Hard cap check: Is this Pass 3?
- Yes → Stop reviewing. Print: "Pass 3 complete (hard cap). Remaining issues tagged for implementation. Ready to run: /run-plan <plan-filename>" (where <plan-filename> is the plan file's basename without extension). Delete all files in plans/<topic>/tmp/. Proceed to Step 9.
- No → Print: "Pass N complete. Starting Pass N+1..." and loop back to Step 2.

Step 9: Post-Loop Coherence Check

After the loop exits (early exit OR Pass 3 hard cap), launch one final lightweight subagent to verify the review document is internally consistent with the plan:

Prompt template:

You are the Post-Loop Coherence Verifier.

Read the review at plans/<topic>/reviews/<plan-name>-review.md (full file).

For every **Chosen:** field in every pass's Design Decisions section, identify what the chosen option says should change in the plan.

Read plans/<topic>/<plan-name>.md and verify each Chosen decision has a corresponding instruction in the plan text (fuzzy match on key phrases — exact wording not required).

Check the ### Resolve During Implementation section (if present) does NOT list items that have a filled **Chosen:** field elsewhere in the review.

Report any inconsistencies as a bullet list. If all coherent, return exactly "Coherent".

Return the bullet list or "Coherent" directly (this subagent does NOT write a file — it returns findings inline).

If the subagent returns "Coherent", proceed to Steps 10-11 / finish. If it returns inconsistencies, present them to the user with AskUserQuestion offering:

Auto-fix — spawn a corrector subagent to reconcile plan vs. review
Accept as-is — user will handle manually
Show details — print the full list and re-ask

This check runs regardless of early exit vs. hard cap. It is cheap (one subagent, ~1 min) and catches the class of bugs where the writer ran before DDs were resolved.

Steps 10-11: Root-Cause Analysis & Skill Self-Improvement (conditional)

Skip if this is the first review for the plan.

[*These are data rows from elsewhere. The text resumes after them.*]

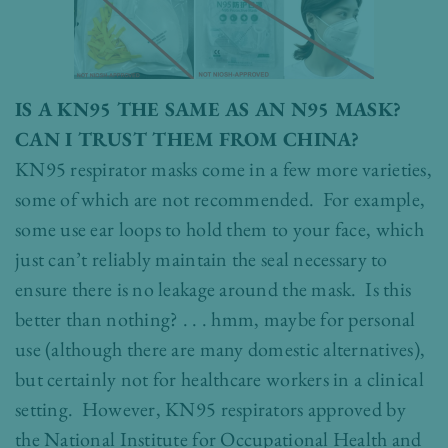
IS A KN95 THE SAME AS AN N95 MASK?
CAN I TRUST THEM FROM CHINA?
KN95 respirator masks come in a few more varieties,
some of which are not recommended. For example,
some use ear loops to hold them to your face, which
just can’t reliably maintain the seal necessary to
ensure there is no leakage around the mask. Is this
better than nothing? . . . hmm, maybe for personal
use (although there are many domestic alternatives),
but certainly not for healthcare workers in a clinical
setting. However, KN95 respirators approved by
the National Institute for Occupational Health and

If prior reviews exist and the current pass found findings that prior passes missed, read .claude/skills/plan-reviewer/references/self-improvement-workflow.md and follow Steps 6 and 7 from that file.

Important Notes

Orchestrator Context Budget

The orchestrator must stay lean. It is a dispatcher, not a reviewer. Follow these rules strictly:

NEVER read coordinator.md (the full findings JSON). Read only coordinator-summary.md.
NEVER read or write the review document directly. Delegate to the writer subagent (Step 7).
NEVER inline the full subagent prompt text. Send the minimal template (Step 2) — subagents read the reference file themselves.
NEVER read the plan file in the orchestrator. Subagents read it independently.
The orchestrator's job is: launch subagents → read summary → apply mechanicals (Step 4) → present DDs to user (Step 5) → apply DD choices (Step 6) → run writer (Step 7) → report + loop (Step 8) → coherence check (Step 9). That's it.

General Rules

Each subagent reads source files independently — the main agent does NOT pre-read files for them
All subagent launches must be in a single message for true parallelism
If a subagent fails to return valid JSON, the coordinator (Step 3b) handles it as a FAIL with a parse error finding — do not attempt to handle it in the orchestrator
Cite specific step numbers and file paths in every finding
If the plan is solid, say so clearly — a clean review is a useful result
Multiple reviews of the same plan accumulate in one file (append, don't overwrite — the writer subagent in Step 7 handles this)
The review file lives at plans/<topic>/reviews/<plan-name>-review.md. Derive <topic> from the plan file's parent directory.
The coordinator subagent (Step 3b) guarantees non-contradictory mechanical fix items. Any finding where two reviewers suggest incompatible plan edits to the same step is escalated to a design decision before the parallel fixing subagents run — so they never receive items that conflict with each other.